---- SUPPLIED RECORDS

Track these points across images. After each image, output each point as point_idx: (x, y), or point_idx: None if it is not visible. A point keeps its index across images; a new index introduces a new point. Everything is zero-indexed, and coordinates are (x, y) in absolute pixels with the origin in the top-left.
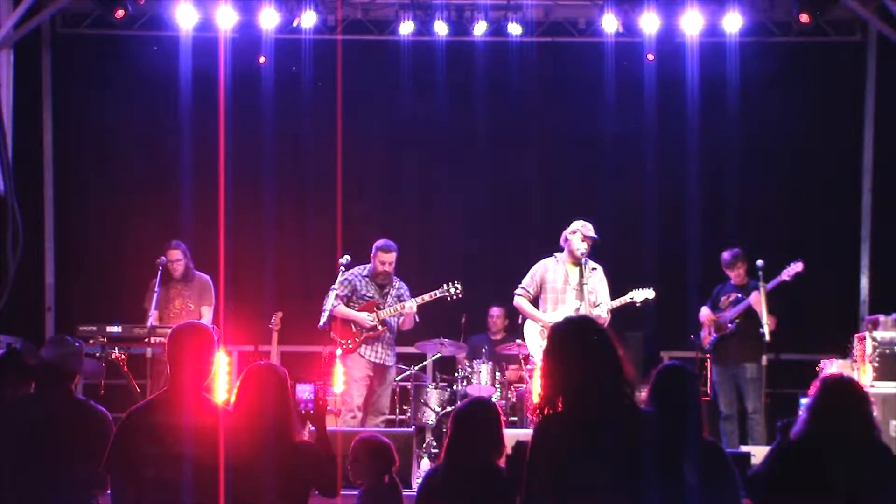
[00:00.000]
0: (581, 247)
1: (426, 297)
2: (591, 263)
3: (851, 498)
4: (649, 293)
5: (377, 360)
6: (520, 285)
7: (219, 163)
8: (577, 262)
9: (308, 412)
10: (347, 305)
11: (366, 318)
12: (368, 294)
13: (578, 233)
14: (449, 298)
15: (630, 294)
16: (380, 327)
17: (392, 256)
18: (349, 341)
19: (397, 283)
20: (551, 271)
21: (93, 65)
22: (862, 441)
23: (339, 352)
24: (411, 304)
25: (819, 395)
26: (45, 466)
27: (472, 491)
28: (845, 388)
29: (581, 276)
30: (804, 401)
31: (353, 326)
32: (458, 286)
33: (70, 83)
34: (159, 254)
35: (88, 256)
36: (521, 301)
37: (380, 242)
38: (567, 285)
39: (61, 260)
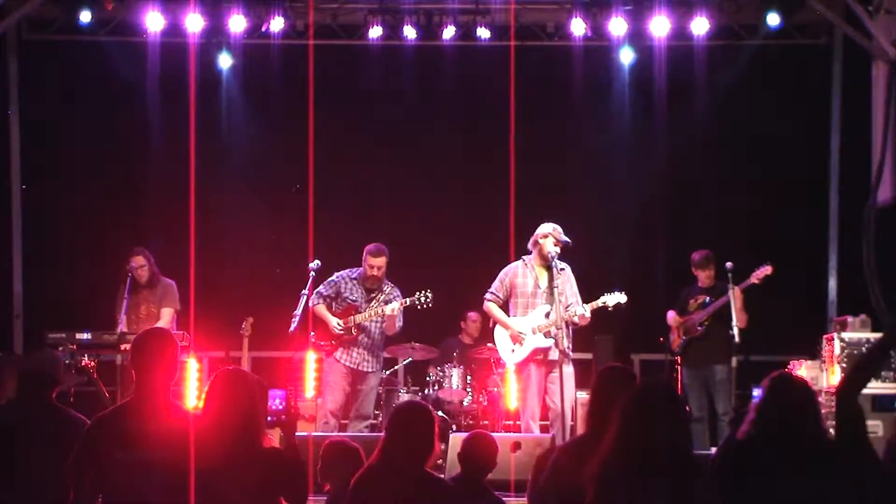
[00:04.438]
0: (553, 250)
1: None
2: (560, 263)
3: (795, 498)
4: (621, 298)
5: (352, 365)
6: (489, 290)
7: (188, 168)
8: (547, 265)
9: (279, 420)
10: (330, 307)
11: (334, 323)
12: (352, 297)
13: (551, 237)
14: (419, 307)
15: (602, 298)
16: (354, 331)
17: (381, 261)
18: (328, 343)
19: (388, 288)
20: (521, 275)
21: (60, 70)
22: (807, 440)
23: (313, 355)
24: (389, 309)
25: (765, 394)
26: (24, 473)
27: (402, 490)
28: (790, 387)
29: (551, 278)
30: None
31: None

--------

TASK BRIEF
Beginning at the line that contains "34: (159, 254)", give the remaining lines of the records again exactly, through the last one. Leave out pictures.

TASK RESPONSE
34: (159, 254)
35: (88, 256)
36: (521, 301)
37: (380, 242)
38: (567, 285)
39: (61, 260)
[00:04.438]
0: (553, 250)
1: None
2: (560, 263)
3: (795, 498)
4: (621, 298)
5: (352, 365)
6: (489, 290)
7: (188, 168)
8: (547, 265)
9: (279, 420)
10: (330, 307)
11: (334, 323)
12: (352, 297)
13: (551, 237)
14: (419, 307)
15: (602, 298)
16: (354, 331)
17: (381, 261)
18: (328, 343)
19: (388, 288)
20: (521, 275)
21: (60, 70)
22: (807, 440)
23: (313, 355)
24: (389, 309)
25: (765, 394)
26: (24, 473)
27: (402, 490)
28: (790, 387)
29: (551, 278)
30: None
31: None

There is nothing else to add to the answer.